PROVIDED DATA

>>>

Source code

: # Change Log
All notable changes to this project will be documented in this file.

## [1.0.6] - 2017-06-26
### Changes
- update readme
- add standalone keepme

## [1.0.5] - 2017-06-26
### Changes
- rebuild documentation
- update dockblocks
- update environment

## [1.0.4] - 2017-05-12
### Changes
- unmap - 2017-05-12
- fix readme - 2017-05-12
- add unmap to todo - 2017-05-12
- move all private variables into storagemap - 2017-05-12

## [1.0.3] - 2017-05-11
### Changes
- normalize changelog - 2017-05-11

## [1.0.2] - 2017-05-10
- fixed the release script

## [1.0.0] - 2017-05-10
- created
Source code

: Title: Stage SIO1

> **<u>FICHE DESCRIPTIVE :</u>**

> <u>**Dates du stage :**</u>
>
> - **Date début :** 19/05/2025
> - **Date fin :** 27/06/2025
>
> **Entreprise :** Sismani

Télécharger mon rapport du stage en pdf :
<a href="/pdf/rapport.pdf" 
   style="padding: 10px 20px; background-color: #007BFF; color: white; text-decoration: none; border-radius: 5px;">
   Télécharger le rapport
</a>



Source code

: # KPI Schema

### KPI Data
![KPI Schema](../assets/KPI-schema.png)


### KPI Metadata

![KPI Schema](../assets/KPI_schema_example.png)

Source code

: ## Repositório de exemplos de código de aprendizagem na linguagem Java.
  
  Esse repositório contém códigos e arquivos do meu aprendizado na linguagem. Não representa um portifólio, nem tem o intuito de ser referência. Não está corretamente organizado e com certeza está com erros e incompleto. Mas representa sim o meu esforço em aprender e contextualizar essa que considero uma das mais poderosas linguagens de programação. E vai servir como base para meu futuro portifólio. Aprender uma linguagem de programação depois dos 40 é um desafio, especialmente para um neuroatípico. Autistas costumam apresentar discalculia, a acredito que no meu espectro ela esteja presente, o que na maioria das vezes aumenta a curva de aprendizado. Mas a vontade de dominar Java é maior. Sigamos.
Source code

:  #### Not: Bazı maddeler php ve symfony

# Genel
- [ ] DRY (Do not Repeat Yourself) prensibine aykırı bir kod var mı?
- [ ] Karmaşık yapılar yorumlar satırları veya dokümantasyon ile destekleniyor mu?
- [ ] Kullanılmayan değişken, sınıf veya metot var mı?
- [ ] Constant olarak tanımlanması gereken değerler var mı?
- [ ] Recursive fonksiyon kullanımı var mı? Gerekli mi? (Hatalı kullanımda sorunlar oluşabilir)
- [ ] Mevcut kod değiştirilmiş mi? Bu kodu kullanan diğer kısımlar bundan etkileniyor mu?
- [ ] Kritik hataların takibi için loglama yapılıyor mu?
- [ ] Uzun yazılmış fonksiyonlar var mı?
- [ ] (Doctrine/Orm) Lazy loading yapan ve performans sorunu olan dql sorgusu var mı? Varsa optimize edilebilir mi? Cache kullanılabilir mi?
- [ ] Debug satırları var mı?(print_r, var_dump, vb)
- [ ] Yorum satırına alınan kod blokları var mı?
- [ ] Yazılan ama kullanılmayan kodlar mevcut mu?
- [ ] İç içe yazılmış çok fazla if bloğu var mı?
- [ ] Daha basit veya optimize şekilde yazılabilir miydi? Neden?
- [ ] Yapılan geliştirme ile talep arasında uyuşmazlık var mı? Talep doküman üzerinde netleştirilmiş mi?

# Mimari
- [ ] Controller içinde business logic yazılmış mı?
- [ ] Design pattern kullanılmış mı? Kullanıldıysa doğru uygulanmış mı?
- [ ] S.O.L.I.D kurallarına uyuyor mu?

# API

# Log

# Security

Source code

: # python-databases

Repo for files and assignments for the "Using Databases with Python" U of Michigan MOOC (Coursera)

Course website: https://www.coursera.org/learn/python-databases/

<<<

WHAT TO DO
Write out the lines of the entries, word for word, from the first through the one containing "- rebuild documentation", and stop at that line.

EXERCISE SOLUTION
Source code

: # Change Log
All notable changes to this project will be documented in this file.

## [1.0.6] - 2017-06-26
### Changes
- update readme
- add standalone keepme

## [1.0.5] - 2017-06-26
### Changes
- rebuild documentation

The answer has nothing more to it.